Jeśli wiesz, co mam na myśli:D
Po pierwsze zgadzam sie, ze umiejętności sa najważniejsze i na nich trzeba sie skupić. Jednak istnieją pewne zawody, gdzie bez dobrego wykształcenia ani rusz. Chociaz w tym przypadku raczej lepiej skupić sie na skillu;) technik informatyk jednak tez wymaga miniumum zdolności i taj jak Diablo wyżej napisał - samokształcenia. Nie każdy ma motywacje.
Natomiast kwestia Alexa to za przeproszeniem bzdura - gość bardzo sensownie wypowiada sie o swoim biznesie, ma pojęcie o rynku. A ze do tego trochę kontrowersyjne poglądy na zycie? Coz, stać go ;)
Sam do pieniedzy nie doszedl, a sorry zyc z profitow z inwestycji wbrew temu co mowia kazdy by potrafil.
Do tworcy:
mysl od konca. Wybierz sobie stanowisko, firme (ba moze byc nawet pokoj czy biurko) gdzie chcialbys za kilka lat pracowac.
Majac precyzyjnie obrany cel bardzo latwo juz dobrac najszybsza i najwygodniejsza droge.
Oczywiscie cel wybierz z glowa - by w razie W to pracodawcy sie za toba uganiali a nie odwrotnie.
szaka24 - Tak się trochę zabawię w adwokata pro-bono. Skąd wiesz, do czego sam doszedł? Może dostał od rodziców firmę, którą następnie z powodzeniem mocno rozwinął? I uważam, że żyć z profitów prowadząc firmę na obecnym rynku wcale nie jest łatwo.

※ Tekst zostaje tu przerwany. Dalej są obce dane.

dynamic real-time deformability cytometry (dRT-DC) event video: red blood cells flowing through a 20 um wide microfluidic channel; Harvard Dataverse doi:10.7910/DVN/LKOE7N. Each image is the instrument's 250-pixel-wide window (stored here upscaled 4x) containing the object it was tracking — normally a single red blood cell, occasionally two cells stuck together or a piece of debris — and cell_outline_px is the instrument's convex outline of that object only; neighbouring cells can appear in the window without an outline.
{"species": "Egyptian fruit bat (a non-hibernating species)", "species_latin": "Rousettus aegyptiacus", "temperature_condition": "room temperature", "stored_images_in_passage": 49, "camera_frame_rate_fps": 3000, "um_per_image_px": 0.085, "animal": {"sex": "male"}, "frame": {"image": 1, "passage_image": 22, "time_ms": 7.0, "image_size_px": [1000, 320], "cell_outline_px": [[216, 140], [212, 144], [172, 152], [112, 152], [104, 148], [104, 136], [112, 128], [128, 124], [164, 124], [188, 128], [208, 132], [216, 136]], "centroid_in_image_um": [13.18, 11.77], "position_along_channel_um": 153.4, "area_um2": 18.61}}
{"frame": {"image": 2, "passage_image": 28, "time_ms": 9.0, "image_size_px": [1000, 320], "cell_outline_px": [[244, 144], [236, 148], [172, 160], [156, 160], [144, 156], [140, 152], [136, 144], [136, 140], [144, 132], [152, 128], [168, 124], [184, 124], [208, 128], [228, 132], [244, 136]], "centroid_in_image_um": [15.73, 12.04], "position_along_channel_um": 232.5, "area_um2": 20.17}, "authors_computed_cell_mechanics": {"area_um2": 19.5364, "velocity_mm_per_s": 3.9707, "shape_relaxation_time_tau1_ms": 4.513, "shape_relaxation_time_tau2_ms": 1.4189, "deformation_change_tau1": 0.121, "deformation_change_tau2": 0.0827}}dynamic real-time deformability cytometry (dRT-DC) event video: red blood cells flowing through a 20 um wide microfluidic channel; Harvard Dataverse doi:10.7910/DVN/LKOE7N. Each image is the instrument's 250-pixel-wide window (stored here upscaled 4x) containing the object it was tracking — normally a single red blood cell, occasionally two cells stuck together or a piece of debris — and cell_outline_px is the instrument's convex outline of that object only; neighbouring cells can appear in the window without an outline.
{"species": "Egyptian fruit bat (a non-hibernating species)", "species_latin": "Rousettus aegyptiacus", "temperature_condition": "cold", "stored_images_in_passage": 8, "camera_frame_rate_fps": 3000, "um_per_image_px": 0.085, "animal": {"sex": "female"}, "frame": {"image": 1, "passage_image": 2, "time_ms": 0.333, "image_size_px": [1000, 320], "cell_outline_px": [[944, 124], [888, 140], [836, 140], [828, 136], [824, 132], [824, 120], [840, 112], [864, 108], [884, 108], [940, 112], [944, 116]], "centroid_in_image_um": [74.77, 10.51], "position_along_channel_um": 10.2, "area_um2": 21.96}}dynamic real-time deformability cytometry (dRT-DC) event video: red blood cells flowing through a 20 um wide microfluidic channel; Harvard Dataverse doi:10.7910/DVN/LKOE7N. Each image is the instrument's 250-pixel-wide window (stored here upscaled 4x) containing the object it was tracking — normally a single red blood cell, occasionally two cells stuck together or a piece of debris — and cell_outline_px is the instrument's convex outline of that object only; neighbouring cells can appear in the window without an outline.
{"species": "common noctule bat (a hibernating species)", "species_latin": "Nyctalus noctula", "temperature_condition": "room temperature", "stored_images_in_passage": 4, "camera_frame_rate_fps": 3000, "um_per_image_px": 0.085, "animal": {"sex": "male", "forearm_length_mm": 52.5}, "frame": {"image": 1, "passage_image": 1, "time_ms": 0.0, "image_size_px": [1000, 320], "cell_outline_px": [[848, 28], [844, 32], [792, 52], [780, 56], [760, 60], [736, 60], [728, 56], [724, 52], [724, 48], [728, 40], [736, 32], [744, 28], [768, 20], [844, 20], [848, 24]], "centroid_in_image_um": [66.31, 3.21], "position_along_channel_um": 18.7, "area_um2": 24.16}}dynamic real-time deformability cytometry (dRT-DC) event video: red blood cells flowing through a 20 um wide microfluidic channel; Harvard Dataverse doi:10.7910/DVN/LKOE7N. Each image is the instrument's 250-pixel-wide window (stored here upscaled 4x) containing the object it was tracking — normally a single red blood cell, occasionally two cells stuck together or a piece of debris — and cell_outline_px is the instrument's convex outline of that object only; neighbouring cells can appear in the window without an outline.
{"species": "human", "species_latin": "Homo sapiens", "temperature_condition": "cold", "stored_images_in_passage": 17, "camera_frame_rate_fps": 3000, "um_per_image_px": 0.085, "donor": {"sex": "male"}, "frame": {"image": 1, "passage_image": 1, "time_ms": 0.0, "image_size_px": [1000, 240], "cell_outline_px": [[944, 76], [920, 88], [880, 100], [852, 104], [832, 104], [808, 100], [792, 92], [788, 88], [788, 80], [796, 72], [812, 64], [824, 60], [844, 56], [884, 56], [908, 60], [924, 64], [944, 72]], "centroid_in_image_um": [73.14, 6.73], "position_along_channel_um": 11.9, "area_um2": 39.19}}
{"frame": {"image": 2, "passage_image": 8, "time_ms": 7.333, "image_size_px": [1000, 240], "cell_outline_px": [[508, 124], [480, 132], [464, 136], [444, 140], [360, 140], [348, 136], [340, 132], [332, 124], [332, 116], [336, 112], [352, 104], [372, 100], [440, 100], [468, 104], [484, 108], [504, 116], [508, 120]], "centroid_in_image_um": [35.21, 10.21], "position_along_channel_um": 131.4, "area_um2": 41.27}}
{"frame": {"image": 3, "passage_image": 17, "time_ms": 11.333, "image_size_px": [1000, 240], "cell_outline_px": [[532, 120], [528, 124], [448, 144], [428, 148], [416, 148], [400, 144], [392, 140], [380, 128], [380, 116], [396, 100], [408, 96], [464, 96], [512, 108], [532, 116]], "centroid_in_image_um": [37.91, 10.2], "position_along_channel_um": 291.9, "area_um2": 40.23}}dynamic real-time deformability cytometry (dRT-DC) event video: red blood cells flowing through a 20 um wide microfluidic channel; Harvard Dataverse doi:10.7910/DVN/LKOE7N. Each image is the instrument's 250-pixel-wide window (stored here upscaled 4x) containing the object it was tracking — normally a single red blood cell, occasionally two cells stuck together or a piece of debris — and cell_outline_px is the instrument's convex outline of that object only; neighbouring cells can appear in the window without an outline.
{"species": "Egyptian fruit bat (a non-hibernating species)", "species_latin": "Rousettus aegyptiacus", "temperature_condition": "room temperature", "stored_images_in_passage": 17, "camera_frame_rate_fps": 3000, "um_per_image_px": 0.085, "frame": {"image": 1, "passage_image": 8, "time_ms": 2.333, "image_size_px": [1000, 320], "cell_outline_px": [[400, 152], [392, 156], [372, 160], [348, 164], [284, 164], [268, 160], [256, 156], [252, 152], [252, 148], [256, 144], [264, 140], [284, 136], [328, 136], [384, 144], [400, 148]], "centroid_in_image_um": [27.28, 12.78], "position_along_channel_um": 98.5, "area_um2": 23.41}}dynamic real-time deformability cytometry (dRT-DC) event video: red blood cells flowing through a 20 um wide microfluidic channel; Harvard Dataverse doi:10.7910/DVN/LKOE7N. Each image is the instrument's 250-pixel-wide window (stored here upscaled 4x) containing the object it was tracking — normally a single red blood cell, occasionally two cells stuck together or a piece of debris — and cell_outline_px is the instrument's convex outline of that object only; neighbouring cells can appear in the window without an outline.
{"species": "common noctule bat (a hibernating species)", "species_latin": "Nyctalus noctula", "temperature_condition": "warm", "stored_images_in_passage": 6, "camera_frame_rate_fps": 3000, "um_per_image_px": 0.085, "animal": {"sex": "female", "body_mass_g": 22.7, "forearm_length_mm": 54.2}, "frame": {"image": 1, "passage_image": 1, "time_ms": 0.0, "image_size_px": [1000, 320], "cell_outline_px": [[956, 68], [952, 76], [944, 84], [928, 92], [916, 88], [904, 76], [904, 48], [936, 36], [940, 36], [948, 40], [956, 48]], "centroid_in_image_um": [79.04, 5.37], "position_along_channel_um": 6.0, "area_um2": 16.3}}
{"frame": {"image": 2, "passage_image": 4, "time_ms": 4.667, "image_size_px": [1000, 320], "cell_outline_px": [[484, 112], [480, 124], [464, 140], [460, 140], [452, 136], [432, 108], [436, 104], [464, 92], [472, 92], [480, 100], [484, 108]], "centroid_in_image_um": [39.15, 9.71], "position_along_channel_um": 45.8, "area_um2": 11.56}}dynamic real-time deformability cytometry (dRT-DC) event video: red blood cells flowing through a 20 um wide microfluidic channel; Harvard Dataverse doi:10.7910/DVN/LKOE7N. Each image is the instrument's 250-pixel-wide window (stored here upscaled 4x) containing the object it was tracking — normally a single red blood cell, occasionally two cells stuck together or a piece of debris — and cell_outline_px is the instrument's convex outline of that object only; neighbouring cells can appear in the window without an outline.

Zdecydowanie nie każdy to potrafi i przykładów z życia jest mnóstwo.
Wolalbym raczej zeby byla to praca bezposrednio przy komputerze
To chyba w urzędzie, jak ktoś załatwi :) z taką umiejętnością omijania czerwonych podkreśleń błędów, to możliwe, że czułbyś się jak wśród swoich.
Nie to ze chcialem urazic akurat Ciebie, moze jestes dobry z matmy, czy fizyki i niedbały, jesli chodzi o ortografię i interpunkcję, spróbuj nad tym popracować.
Doradzę Ci to samo, co doradzilbym kazdemu mlodemu czlowiekowi - idz na to, co choć troche lubisz i nie czułbyś się, że się uczysz, a jedynie, że poszerzasz swą wiedzę w danym zakresie, oraz to sprawia jakąś tam satysfakcję.
Np wymajsterkowałeś jakieś swoje elektroniczne dziwadło, albo napisałeś jakiś prosty program, zrobiłeś stronę, albo zmontowałeś film, w efekcie czego jara Cię praca, którą wykonałeś, w takim kierunku się kieruj. Z mojego technikum tylko jeden kolega pracuje w zawodzie pokrewnym, reszta albo wyjechała na buroki, albo studiuje co innego, albo pracuje w czym innym.